Go through the entries below. Copy out every line that contains "pots".
□ □ □ □
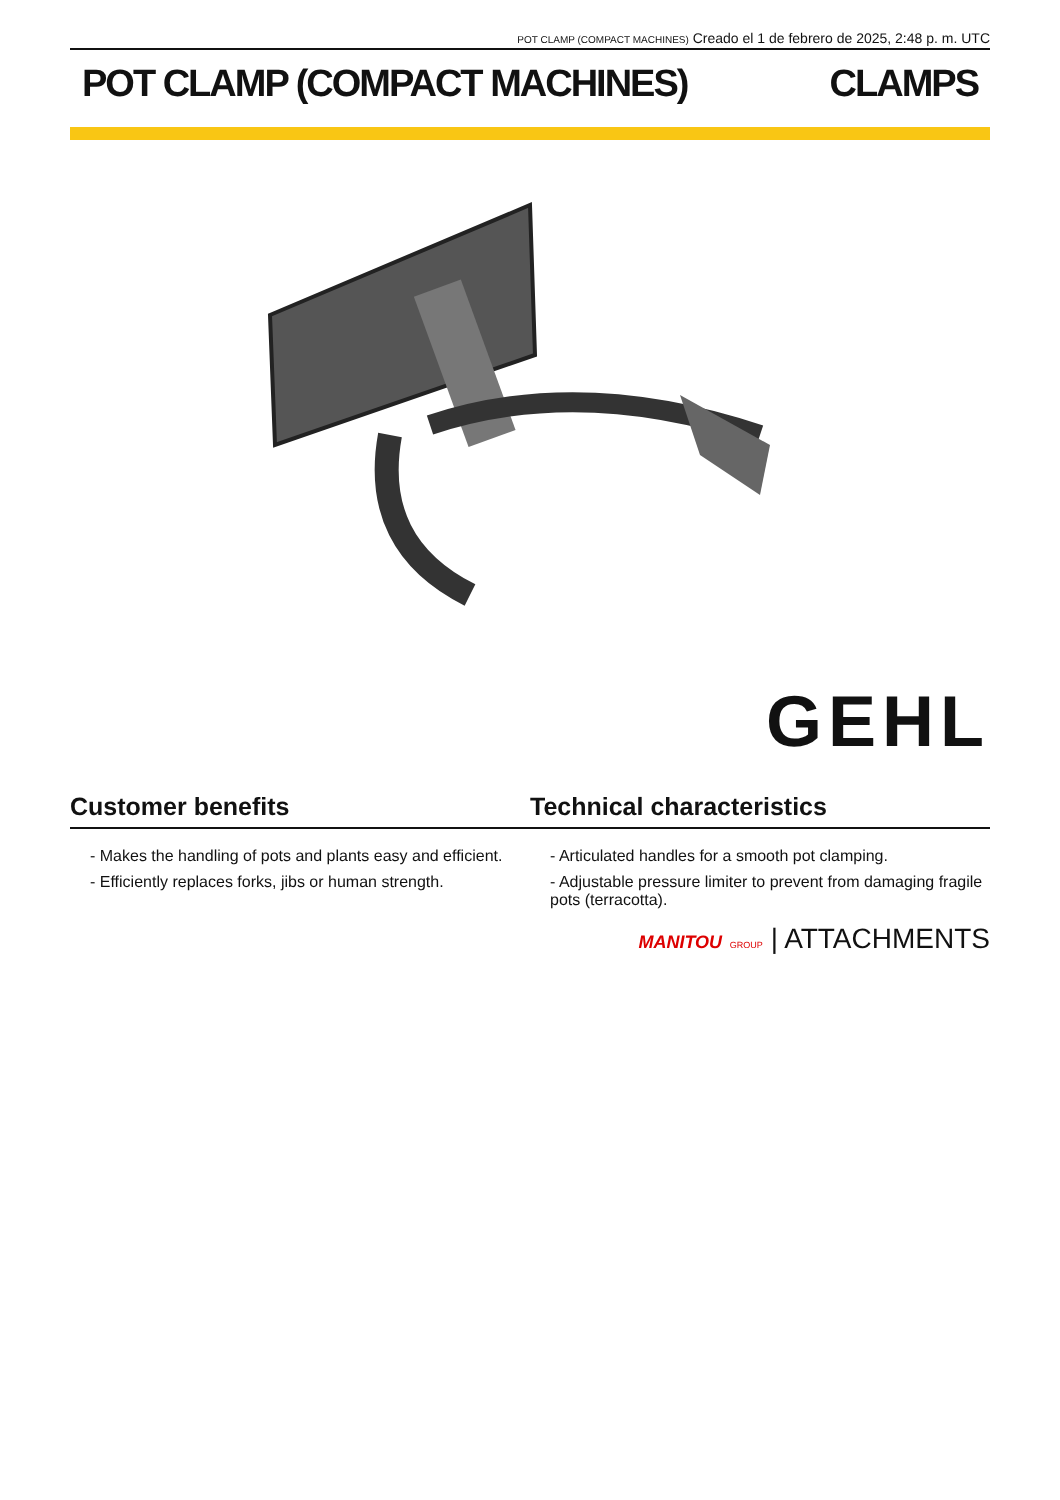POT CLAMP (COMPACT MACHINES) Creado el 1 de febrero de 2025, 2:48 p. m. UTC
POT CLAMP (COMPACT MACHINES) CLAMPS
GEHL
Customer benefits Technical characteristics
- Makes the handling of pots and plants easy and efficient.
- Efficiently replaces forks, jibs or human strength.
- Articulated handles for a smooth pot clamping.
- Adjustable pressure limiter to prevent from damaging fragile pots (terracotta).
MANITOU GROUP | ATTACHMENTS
□ □ □ □
■ Answer to this task
- Makes the handling of pots and plants easy and efficient.
- Adjustable pressure limiter to prevent from damaging fragile pots (terracotta).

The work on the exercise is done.